Where Gemini 3.5 Flash shows up
| Surface | What it does |
|---|---|
| Gemini app | New default model (replaces 3.1 Pro for free + Pro tiers) |
| AI Mode in Google Search | Powers the new conversational search box + Information Agents |
| Antigravity 2.0 | Default model in Google’s agent-first IDE |
| Gemini Spark | The reasoning engine for Google’s 24/7 personal AI agent |
| Gemini API / Vertex AI | Generally available for developers |
| Jules | Backs the free tier (3 concurrent / 15 daily tasks) |
Pricing
Gemini 3.5 Flash is cheaper than 3.1 Pro and Google’s stated pitch is “frontier-class quality at Flash prices.” Exact per-token API prices are listed at ai.google.dev — for most Pro-tier users, the practical impact is higher rate limits + faster responses at the same Gemini app subscription price.
The new Google AI subscription stack as of May 20, 2026:
| Plan | Price | What you get |
|---|---|---|
| Free | $0 | Limited daily Gemini 3.5 Flash usage |
| Google AI Pro | $19.99/mo | Higher 3.5 Flash limits, Veo 3.1, NotebookLM Pro |
| Google AI Ultra | $99.99/mo | 5x usage of Pro, priority Antigravity, early Gemini Spark, 20TB cloud, YouTube Premium |
| Google AI Ultra (top tier) | $199.99/mo | 20x usage of Pro, expanded Project Genie access |
The $250/mo tier was reduced to $200. The $100 tier is new.
Who should care
Agent developers — Flash’s 4x output speed and 1M-token context change agentic loop economics. If you’re hitting Opus or GPT-5.5 limits on cost or latency, Flash is the obvious comparison.

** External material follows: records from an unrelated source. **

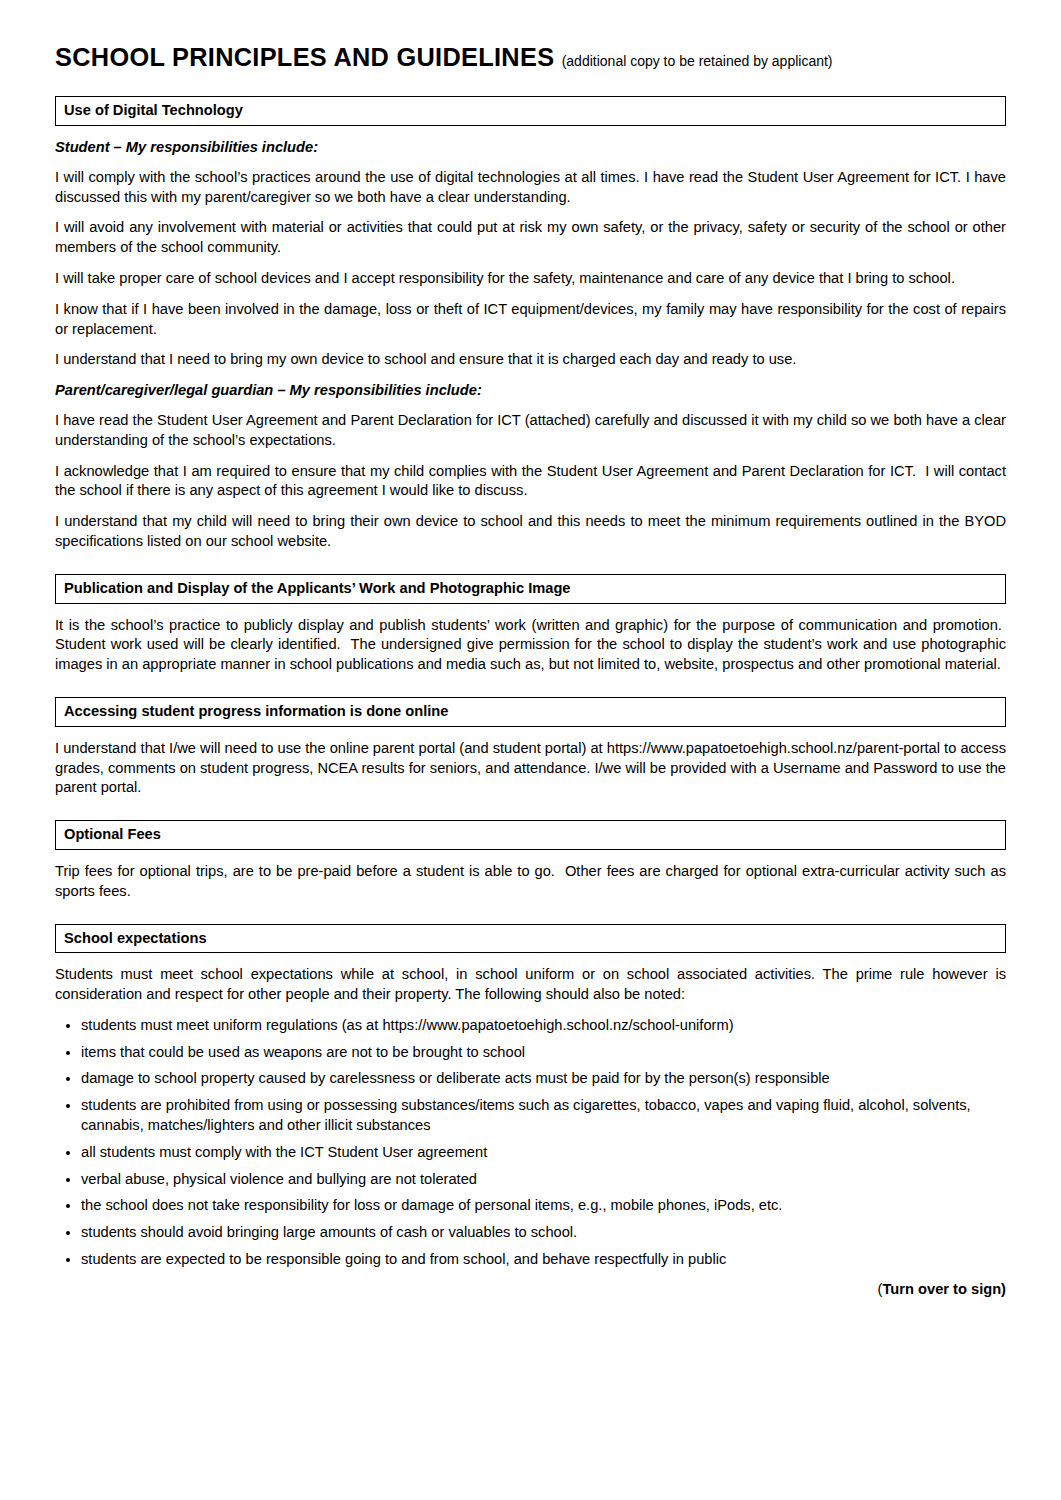SCHOOL PRINCIPLES AND GUIDELINES (additional copy to be retained by applicant)
Use of Digital Technology
Student – My responsibilities include:
I will comply with the school’s practices around the use of digital technologies at all times. I have read the Student User Agreement for ICT. I have discussed this with my parent/caregiver so we both have a clear understanding.
I will avoid any involvement with material or activities that could put at risk my own safety, or the privacy, safety or security of the school or other members of the school community.
I will take proper care of school devices and I accept responsibility for the safety, maintenance and care of any device that I bring to school.
I know that if I have been involved in the damage, loss or theft of ICT equipment/devices, my family may have responsibility for the cost of repairs or replacement.
I understand that I need to bring my own device to school and ensure that it is charged each day and ready to use.
Parent/caregiver/legal guardian – My responsibilities include:
I have read the Student User Agreement and Parent Declaration for ICT (attached) carefully and discussed it with my child so we both have a clear understanding of the school’s expectations.
I acknowledge that I am required to ensure that my child complies with the Student User Agreement and Parent Declaration for ICT. I will contact the school if there is any aspect of this agreement I would like to discuss.
I understand that my child will need to bring their own device to school and this needs to meet the minimum requirements outlined in the BYOD specifications listed on our school website.
Publication and Display of the Applicants’ Work and Photographic Image
It is the school’s practice to publicly display and publish students’ work (written and graphic) for the purpose of communication and promotion. Student work used will be clearly identified. The undersigned give permission for the school to display the student’s work and use photographic images in an appropriate manner in school publications and media such as, but not limited to, website, prospectus and other promotional material.
Accessing student progress information is done online
I understand that I/we will need to use the online parent portal (and student portal) at https://www.papatoetoehigh.school.nz/parent-portal to access grades, comments on student progress, NCEA results for seniors, and attendance. I/we will be provided with a Username and Password to use the parent portal.
Optional Fees
Trip fees for optional trips, are to be pre-paid before a student is able to go. Other fees are charged for optional extra-curricular activity such as sports fees.
School expectations
Students must meet school expectations while at school, in school uniform or on school associated activities. The prime rule however is consideration and respect for other people and their property. The following should also be noted:
students must meet uniform regulations (as at https://www.papatoetoehigh.school.nz/school-uniform)
items that could be used as weapons are not to be brought to school
damage to school property caused by carelessness or deliberate acts must be paid for by the person(s) responsible
students are prohibited from using or possessing substances/items such as cigarettes, tobacco, vapes and vaping fluid, alcohol, solvents, cannabis, matches/lighters and other illicit substances
all students must comply with the ICT Student User agreement
verbal abuse, physical violence and bullying are not tolerated
the school does not take responsibility for loss or damage of personal items, e.g., mobile phones, iPods, etc.
students should avoid bringing large amounts of cash or valuables to school.
students are expected to be responsible going to and from school, and behave respectfully in public
(Turn over to sign)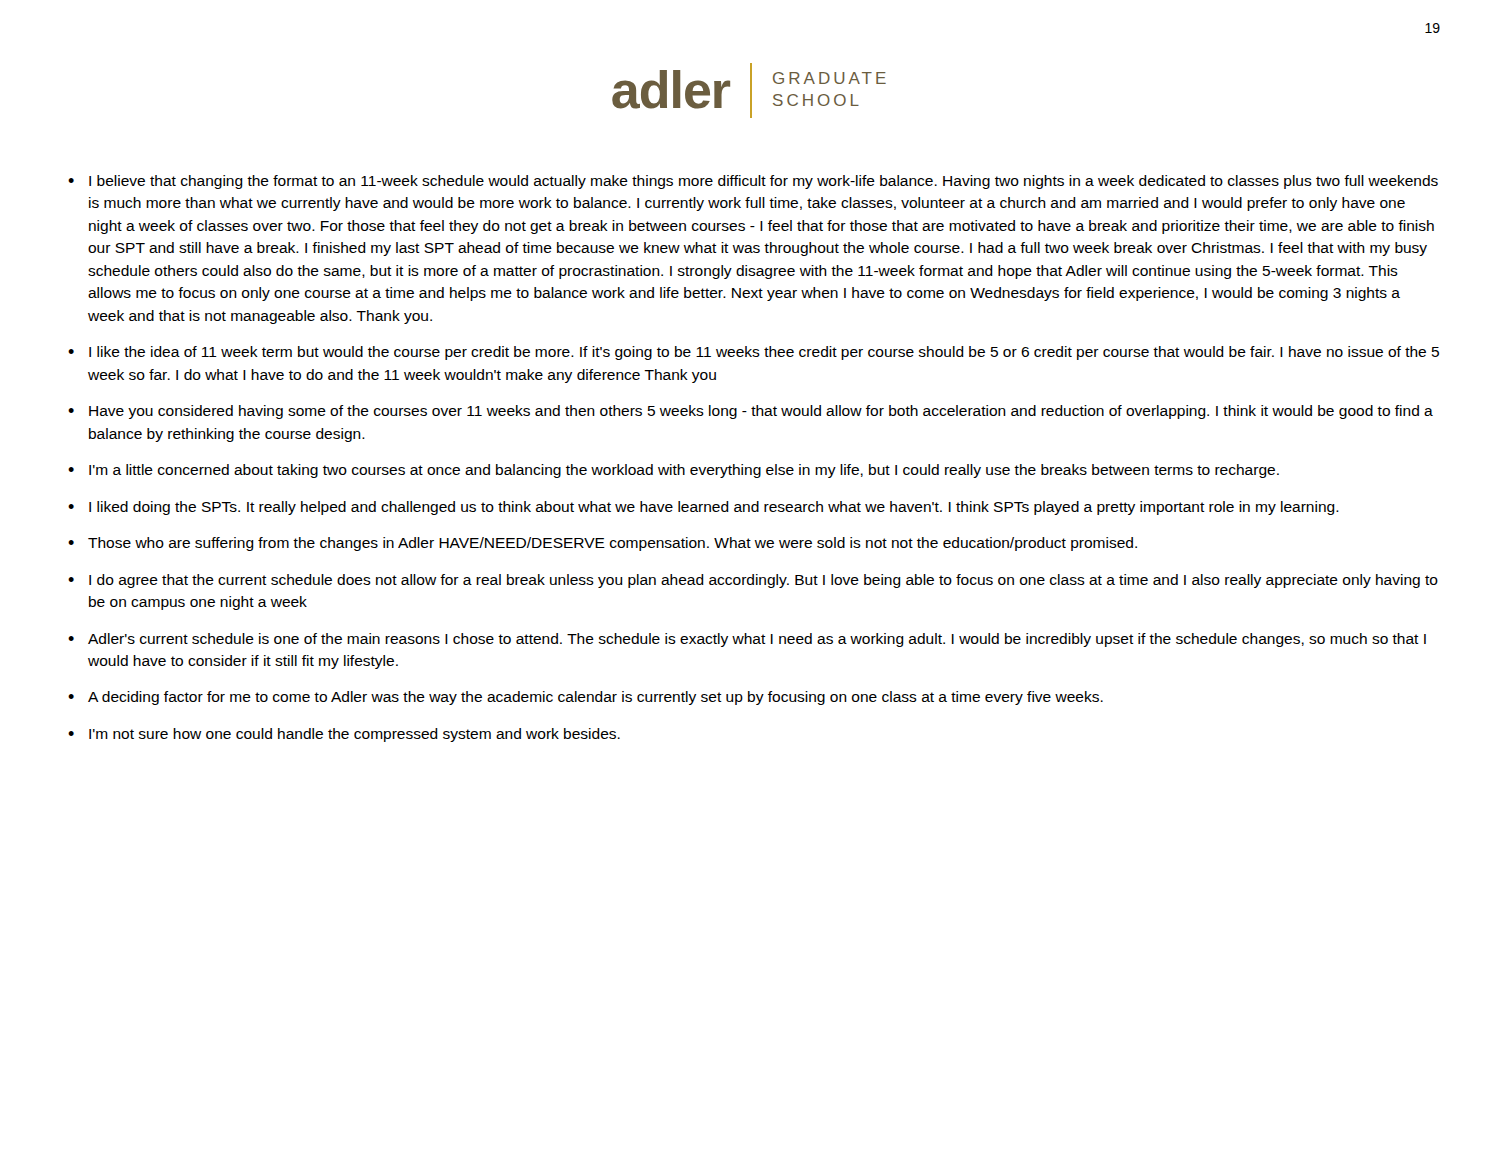19
adler
GRADUATE SCHOOL
I believe that changing the format to an 11-week schedule would actually make things more difficult for my work-life balance. Having two nights in a week dedicated to classes plus two full weekends is much more than what we currently have and would be more work to balance. I currently work full time, take classes, volunteer at a church and am married and I would prefer to only have one night a week of classes over two. For those that feel they do not get a break in between courses - I feel that for those that are motivated to have a break and prioritize their time, we are able to finish our SPT and still have a break. I finished my last SPT ahead of time because we knew what it was throughout the whole course. I had a full two week break over Christmas. I feel that with my busy schedule others could also do the same, but it is more of a matter of procrastination. I strongly disagree with the 11-week format and hope that Adler will continue using the 5-week format. This allows me to focus on only one course at a time and helps me to balance work and life better. Next year when I have to come on Wednesdays for field experience, I would be coming 3 nights a week and that is not manageable also. Thank you.
I like the idea of 11 week term but would the course per credit be more. If it's going to be 11 weeks thee credit per course should be 5 or 6 credit per course that would be fair. I have no issue of the 5 week so far. I do what I have to do and the 11 week wouldn't make any diference Thank you
Have you considered having some of the courses over 11 weeks and then others 5 weeks long - that would allow for both acceleration and reduction of overlapping. I think it would be good to find a balance by rethinking the course design.
I'm a little concerned about taking two courses at once and balancing the workload with everything else in my life, but I could really use the breaks between terms to recharge.
I liked doing the SPTs. It really helped and challenged us to think about what we have learned and research what we haven't. I think SPTs played a pretty important role in my learning.
Those who are suffering from the changes in Adler HAVE/NEED/DESERVE compensation. What we were sold is not not the education/product promised.
I do agree that the current schedule does not allow for a real break unless you plan ahead accordingly. But I love being able to focus on one class at a time and I also really appreciate only having to be on campus one night a week
Adler's current schedule is one of the main reasons I chose to attend. The schedule is exactly what I need as a working adult. I would be incredibly upset if the schedule changes, so much so that I would have to consider if it still fit my lifestyle.
A deciding factor for me to come to Adler was the way the academic calendar is currently set up by focusing on one class at a time every five weeks.
I'm not sure how one could handle the compressed system and work besides.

Anyone using AI Mode in Google Search — you’re already using 3.5 Flash, even if you didn’t notice. The new search box, Information Agents, and conversational refinement all run on it.

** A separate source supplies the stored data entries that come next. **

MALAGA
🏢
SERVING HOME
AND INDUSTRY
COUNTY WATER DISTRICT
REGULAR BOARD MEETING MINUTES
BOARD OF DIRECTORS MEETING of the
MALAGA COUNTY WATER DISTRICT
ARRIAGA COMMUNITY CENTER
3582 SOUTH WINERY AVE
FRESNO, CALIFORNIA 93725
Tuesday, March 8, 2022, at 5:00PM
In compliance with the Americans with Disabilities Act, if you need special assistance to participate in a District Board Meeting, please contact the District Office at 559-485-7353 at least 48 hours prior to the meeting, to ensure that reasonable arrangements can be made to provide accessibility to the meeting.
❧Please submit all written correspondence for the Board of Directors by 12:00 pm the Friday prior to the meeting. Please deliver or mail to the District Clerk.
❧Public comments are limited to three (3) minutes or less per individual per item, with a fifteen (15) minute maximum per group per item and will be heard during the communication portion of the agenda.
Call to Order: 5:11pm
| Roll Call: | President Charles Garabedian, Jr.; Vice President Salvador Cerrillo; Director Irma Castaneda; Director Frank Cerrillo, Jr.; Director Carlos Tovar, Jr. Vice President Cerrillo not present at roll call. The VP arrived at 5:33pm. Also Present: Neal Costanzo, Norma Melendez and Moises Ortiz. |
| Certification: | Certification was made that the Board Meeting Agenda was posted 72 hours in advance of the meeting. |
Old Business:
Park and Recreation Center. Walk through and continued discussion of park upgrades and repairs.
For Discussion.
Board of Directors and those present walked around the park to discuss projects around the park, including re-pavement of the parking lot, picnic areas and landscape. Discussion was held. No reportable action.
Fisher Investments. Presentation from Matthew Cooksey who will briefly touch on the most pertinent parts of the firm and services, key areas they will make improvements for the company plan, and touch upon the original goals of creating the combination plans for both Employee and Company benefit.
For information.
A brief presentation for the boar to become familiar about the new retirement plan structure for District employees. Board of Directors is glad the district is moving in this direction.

Cursor / Windsurf / Antigravity users — Flash is now the default in Antigravity and is the cheaper option in Cursor 3 and Windsurf model pickers.
Jules users — the free tier moves to 3.5 Flash, the Pro and Ultra tiers still use 3.1 Pro pending the 3.5 Pro launch in June.
What’s next
- Gemini 3.5 Pro — June 2026 launch, currently in testing.

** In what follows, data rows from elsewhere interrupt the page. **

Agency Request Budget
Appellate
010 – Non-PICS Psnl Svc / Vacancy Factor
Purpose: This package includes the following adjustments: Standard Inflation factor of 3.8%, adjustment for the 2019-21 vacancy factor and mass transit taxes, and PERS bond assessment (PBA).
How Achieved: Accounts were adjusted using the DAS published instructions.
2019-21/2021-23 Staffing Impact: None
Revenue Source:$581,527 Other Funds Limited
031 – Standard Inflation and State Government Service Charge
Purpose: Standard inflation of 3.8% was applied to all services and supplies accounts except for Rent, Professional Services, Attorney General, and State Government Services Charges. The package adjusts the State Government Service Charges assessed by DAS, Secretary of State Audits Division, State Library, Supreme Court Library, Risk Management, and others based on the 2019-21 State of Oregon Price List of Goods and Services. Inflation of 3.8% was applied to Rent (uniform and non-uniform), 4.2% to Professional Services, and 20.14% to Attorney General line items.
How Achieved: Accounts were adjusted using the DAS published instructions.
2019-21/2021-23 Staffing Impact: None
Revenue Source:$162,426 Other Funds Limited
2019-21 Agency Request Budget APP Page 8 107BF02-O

- Gemini Omni Flash — rolling out alongside 3.5 Flash for multimodal video generation.
- Gemini Spark — beta access for Ultra subscribers in the US next week.
TL;DR
Gemini 3.5 Flash is the new floor for Google’s models, not the ceiling. It’s a Flash-tier model that beats last-gen Pro on most agentic benchmarks, runs 4x faster, and is now the default everywhere — Gemini app, AI Mode in Search, Antigravity 2.0, Jules. The actual flagship (Gemini 3.5 Pro) drops in June. For now, Flash is the workhorse and it’s a strong one.